It's been less than a year since David Prior had audiences falling in love with film again thanks to "Voir," a collection of visual (and visually stunning) essays he co-created alongside executive producer David Fincher (lately, of the beloved "Love, Death & Robots"). Now, having lent his skills as a director of another anthology on "Guillermo del Toro's Cabinet of Curiosities," the producer and director, who's known mostly for his work on documentaries about film (via IMDb), has viewers in his grasp once more. This time, Prior was tasked with bringing del Toro's "The Autopsy" to life.

Part alien invasion story, part something else entirely, the 58-minute episode balances complex questions, commentary, and themes (all delivered with del Toro's distinctly light touch) with heightened narrative tension, gruesome and provocative visuals, and an ending with multiple layers of twist.

### Information
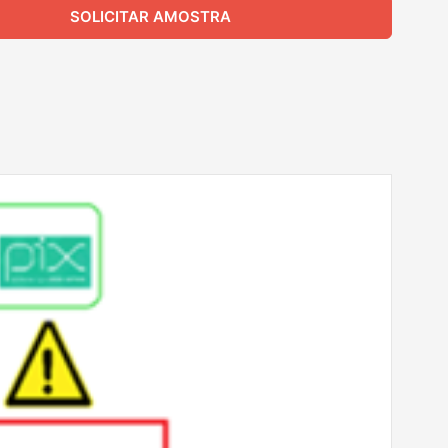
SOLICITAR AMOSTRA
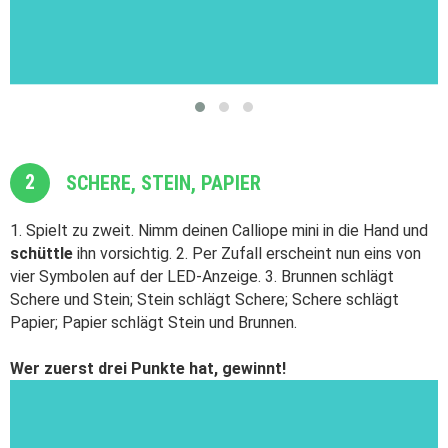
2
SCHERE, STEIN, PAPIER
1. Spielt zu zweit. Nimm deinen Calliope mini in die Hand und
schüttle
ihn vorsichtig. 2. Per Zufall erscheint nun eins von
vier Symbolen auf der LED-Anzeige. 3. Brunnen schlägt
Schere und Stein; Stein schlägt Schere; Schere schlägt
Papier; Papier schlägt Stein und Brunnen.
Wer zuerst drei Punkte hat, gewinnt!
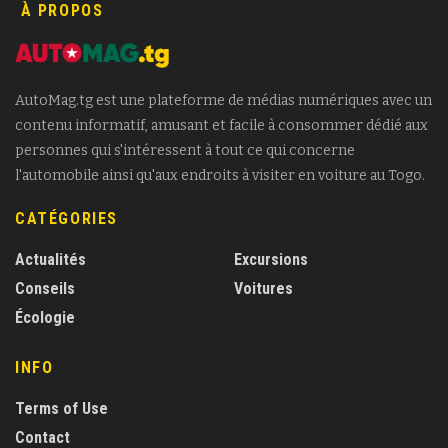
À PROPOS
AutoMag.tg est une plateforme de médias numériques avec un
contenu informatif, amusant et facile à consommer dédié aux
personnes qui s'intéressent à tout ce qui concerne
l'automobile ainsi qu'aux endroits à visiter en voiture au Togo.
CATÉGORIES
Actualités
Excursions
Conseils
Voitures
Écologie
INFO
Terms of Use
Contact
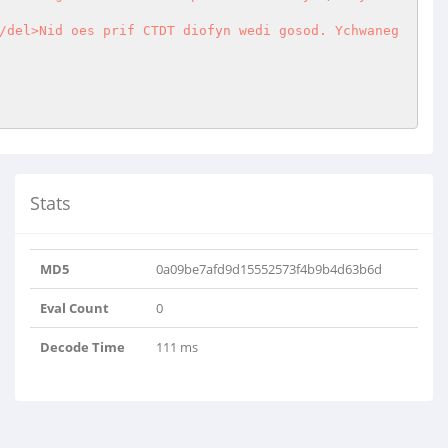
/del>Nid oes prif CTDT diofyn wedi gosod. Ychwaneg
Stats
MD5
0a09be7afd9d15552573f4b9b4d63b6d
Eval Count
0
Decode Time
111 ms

### Required work
(a) Transcribe the passage about David Prior's episode of "Guillermo del Toro's Cabinet of Curiosities" word for word.
(b) Express the listing as a Markdown table with the columns Row and Listing line. Begin at its first line, stop after the line containing "Wer zuerst drei Punkte hat, gewinnt!", and leave out the pictures and any blank lines.
The listing has no connection to the passage.

### Answer set
(a)
It's been less than a year since David Prior had audiences falling in love with film again thanks to "Voir," a collection of visual (and visually stunning) essays he co-created alongside executive producer David Fincher (lately, of the beloved "Love, Death & Robots"). Now, having lent his skills as a director of another anthology on "Guillermo del Toro's Cabinet of Curiosities," the producer and director, who's known mostly for his work on documentaries about film (via IMDb), has viewers in his grasp once more. This time, Prior was tasked with bringing del Toro's "The Autopsy" to life.

Part alien invasion story, part something else entirely, the 58-minute episode balances complex questions, commentary, and themes (all delivered with del Toro's distinctly light touch) with heightened narrative tension, gruesome and provocative visuals, and an ending with multiple layers of twist.

(b)
| Row | Listing line |
|---|---|
| 1 | SOLICITAR AMOSTRA |
| 2 | 2 |
| 3 | SCHERE, STEIN, PAPIER |
| 4 | 1. Spielt zu zweit. Nimm deinen Calliope mini in die Hand und |
| 5 | schüttle |
| 6 | ihn vorsichtig. 2. Per Zufall erscheint nun eins von |
| 7 | vier Symbolen auf der LED-Anzeige. 3. Brunnen schlägt |
| 8 | Schere und Stein; Stein schlägt Schere; Schere schlägt |
| 9 | Papier; Papier schlägt Stein und Brunnen. |
| 10 | Wer zuerst drei Punkte hat, gewinnt! |